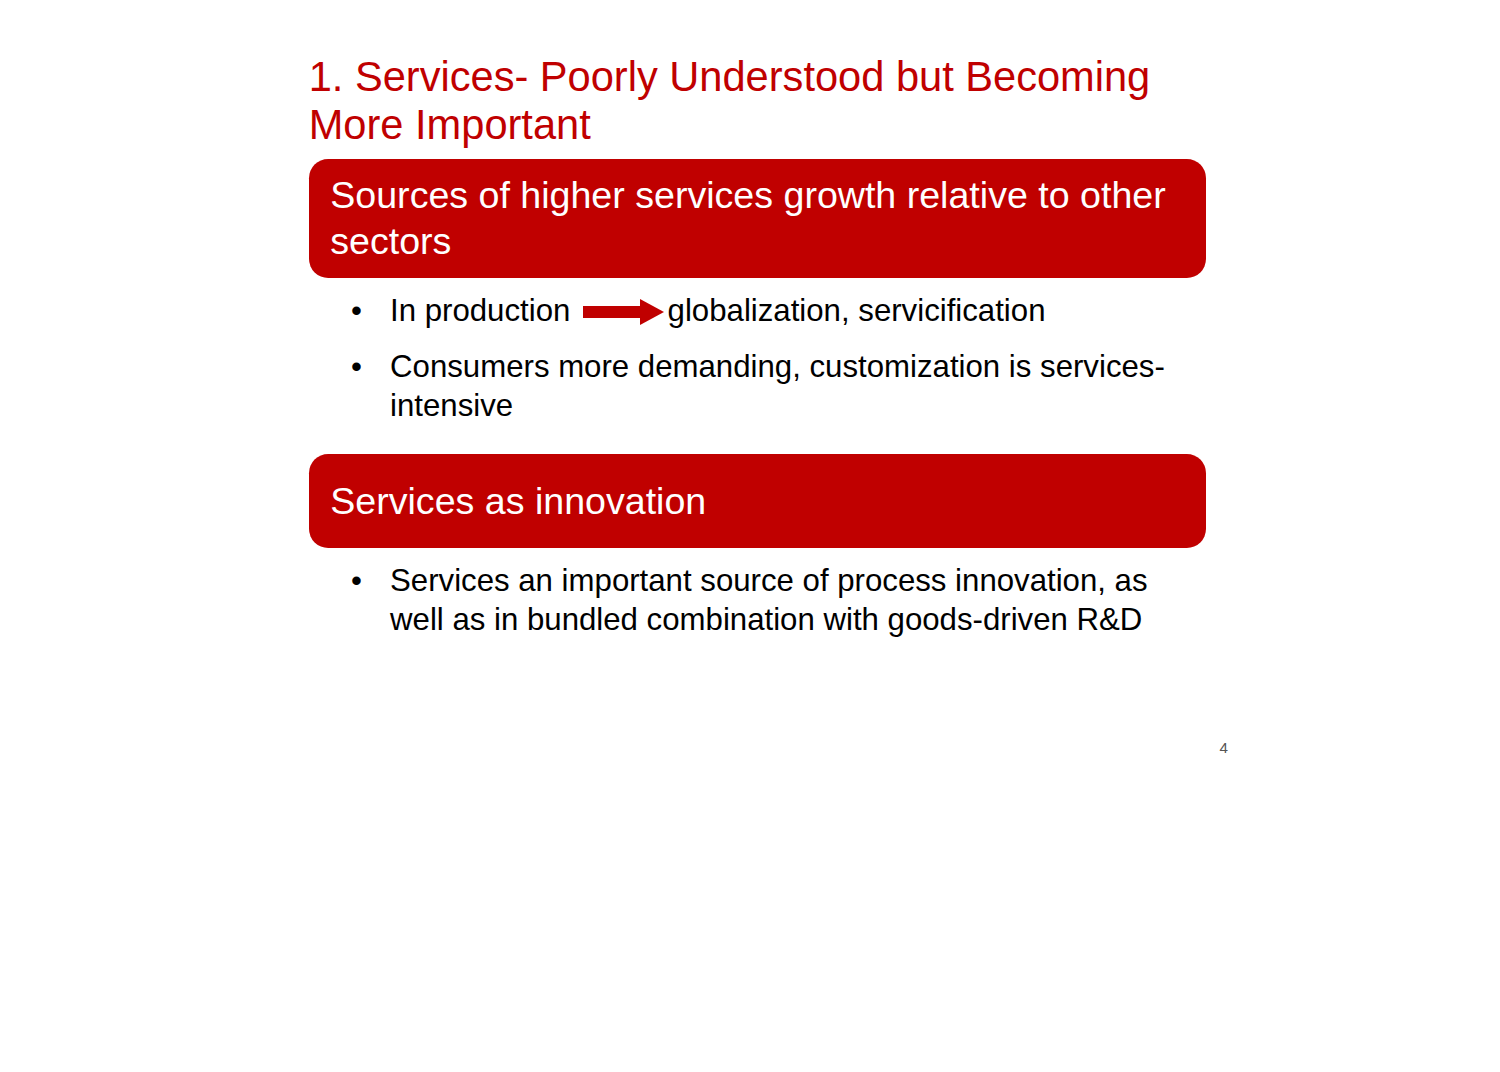1. Services- Poorly Understood but Becoming More Important
Sources of higher services growth relative to other sectors
In production globalization, servicification
Consumers more demanding, customization is services-intensive
Services as innovation
Services an important source of process innovation, as well as in bundled combination with goods-driven R&D
4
=-=-=
**WHAT IS REQUIRED**:
Exactly reproduce the entries above, minus the pictures.

**YOUR RESPONSE**:
1. Services- Poorly Understood but Becoming More Important
Sources of higher services growth relative to other sectors
In production globalization, servicification
Consumers more demanding, customization is services-intensive
Services as innovation
Services an important source of process innovation, as well as in bundled combination with goods-driven R&D
4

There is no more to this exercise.